In the second period of this author, his works echoed the anguish and the hope of broad social sectors find Socialist outputs to a Latin America subjugated by military repression. For more than ten years, Mario Benedetti lived in Cuba, Peru and Spain as a result of this repression. Their literature became formally bolder. He wrote a novel in verse, the birthday of John Angel (1971), as well as fantastic tales of death and other surprises (1968). It dealt with the issue of the exile in the spring with a broken corner (1982) novel and was based on his childhood and youth for the autobiographical novel the coffee dregs (1993).
In his poetry were also reflected the political and existential circumstances of Uruguayan exile and return home: the House and the brick (1977), winds of exile (1982), geographies (1984) and the solitude of Babel (1991). In theatre, Mario Benedetti denounced the institution of torture with Pedro and the captain (1979), and in the trial said various aspects of the contemporary literature in books as a critical accomplice (1988). He reflected on cultural and political issues in the desexilio and other guesses (1984), work that picks up his journalistic work in Madrid.
Also in those years, he collected their numerous short stories, rearranging them, in the complete stories (1986) collection, which would be expanded in 1994. Next to the solidity of its literary structure, you must stand out as essential feature of Benedetti accounts the presence of an impalpable element, not formulated explicitly, but which acquires the character of a powerful irradiation of telluric waves which crosses the protagonists of their stories, to be transmitted by themselves (almost without intervention of the author in his texts (, arguably) directly to the reader. The predilection for this genre and the expertise that showed in it relates to Mario Benedetti with the great authors of the Boom in Latin American literature, and especially with the masters of the short story: Jorge Luis Borges and Julio Cortázar.
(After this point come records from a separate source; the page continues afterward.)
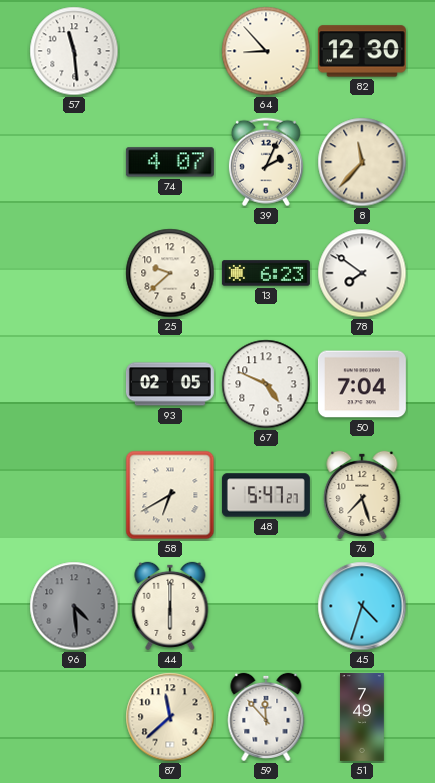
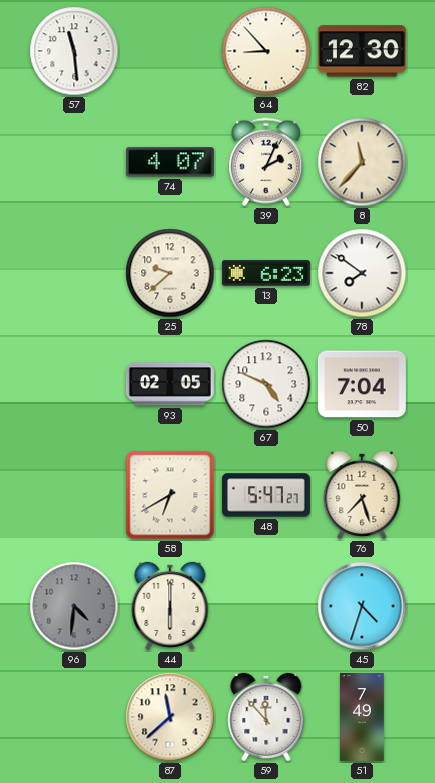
96: 4:29 -> 4:31
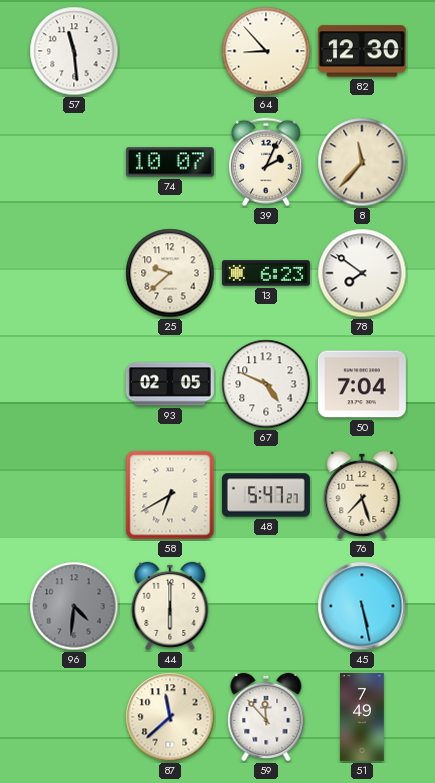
74: 4:07 -> 10:07
45: 4:33 -> 5:28
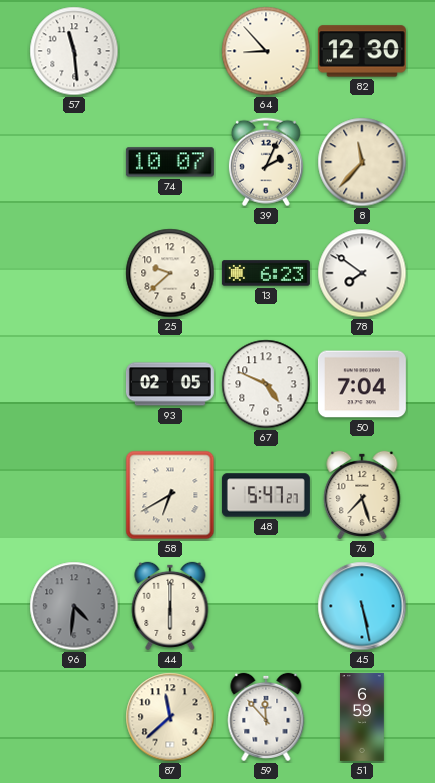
51: 7:49 -> 6:59
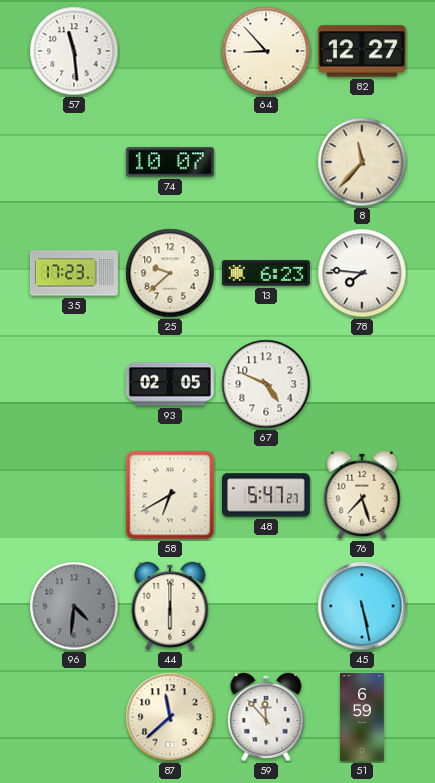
82: 12:30 -> 12:27
39: 2:04 -> none
35: none -> 17:23
78: 7:51 -> 7:46
50: 7:04 -> none
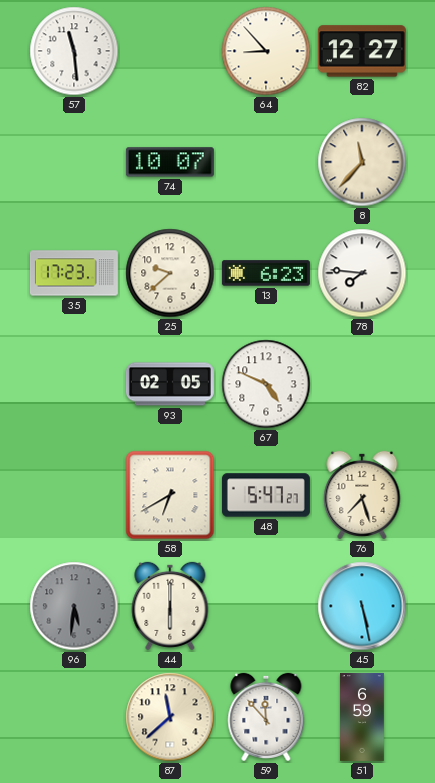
96: 4:31 -> 5:31
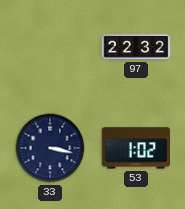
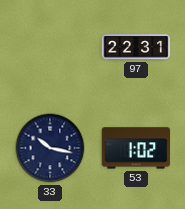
97: 22:32 -> 22:31
33: 3:17 -> 10:17
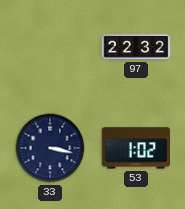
97: 22:31 -> 22:32
33: 10:17 -> 3:17
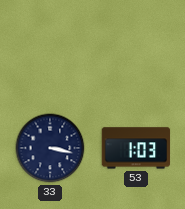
97: 22:32 -> none
53: 1:02 -> 1:03
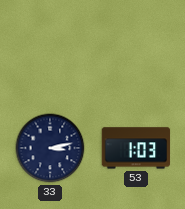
33: 3:17 -> 3:13
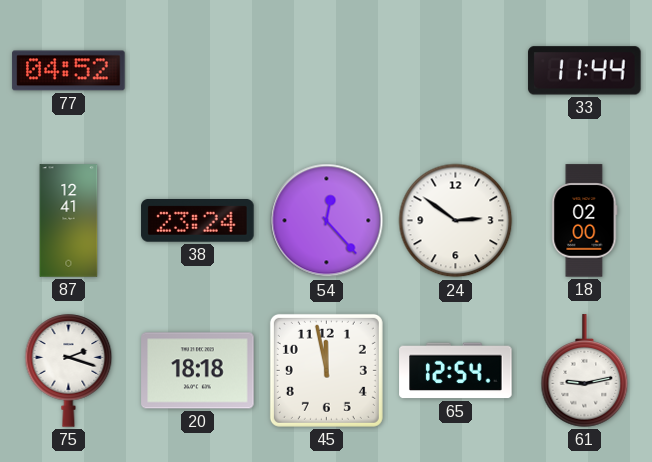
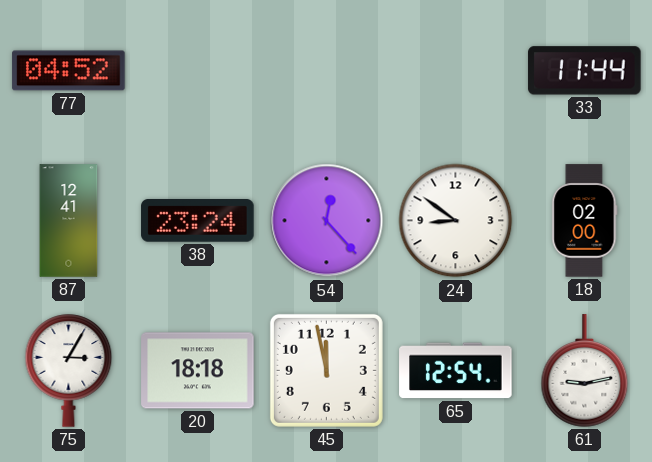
24: 2:51 -> 8:51
75: 2:18 -> 3:05
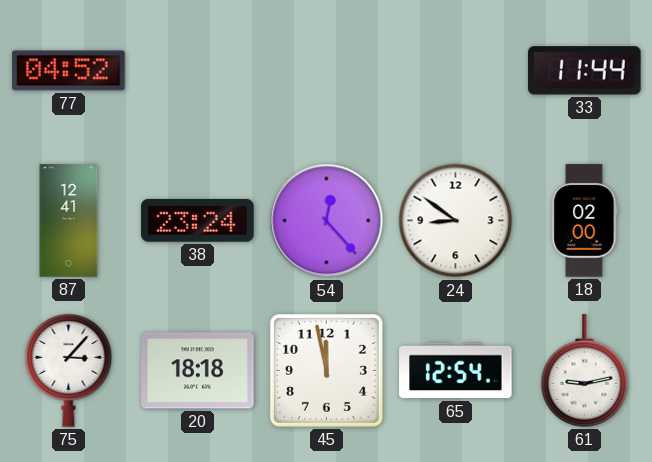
75: 3:05 -> 3:07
In 1997 he published the novel scaffolds, markedly autobiographical sign, which realizes the impressions that a Uruguayan writer feels when, after many years of exile, returns to his country. In 1998 he returned to poetry with life, the parentheses, and in May of the following year won the 8th Reina Sofía Iberoamerican poetry. In 1999 he published the seventh one of his books of stories, time mailbox, composed of thirty texts. That same year saw the light its corner of haikus, clear example of his mastery of this Japanese poetic genre of minimalistic sign, after contact with him years ago thanks to Cortázar.
In March 2001 he received the José Martí Iberoamerican Prize in recognition of all his work; that same year he published the world when I breathe (poems) and two years later presented a new book of short stories: the future of my past (2003). The following year he published memory and hope, a collection of poems, reflections and photographs which summarize the musings of the author on the youth. Also in 2004 the book of poems self-defense was published in Argentina.
That same year was invested doctor honoris causa, by the University of the Republic of Uruguay; during the inauguration ceremony received a calurosisimo tribute of his countrymen. In 2005 he was awarded the Menéndez Pelayo international prize. His last works were the collections of poems songs of which does not sing (2006) and witness of one's self (2008), the essay living purposely (2007) and the drama output journey (2008).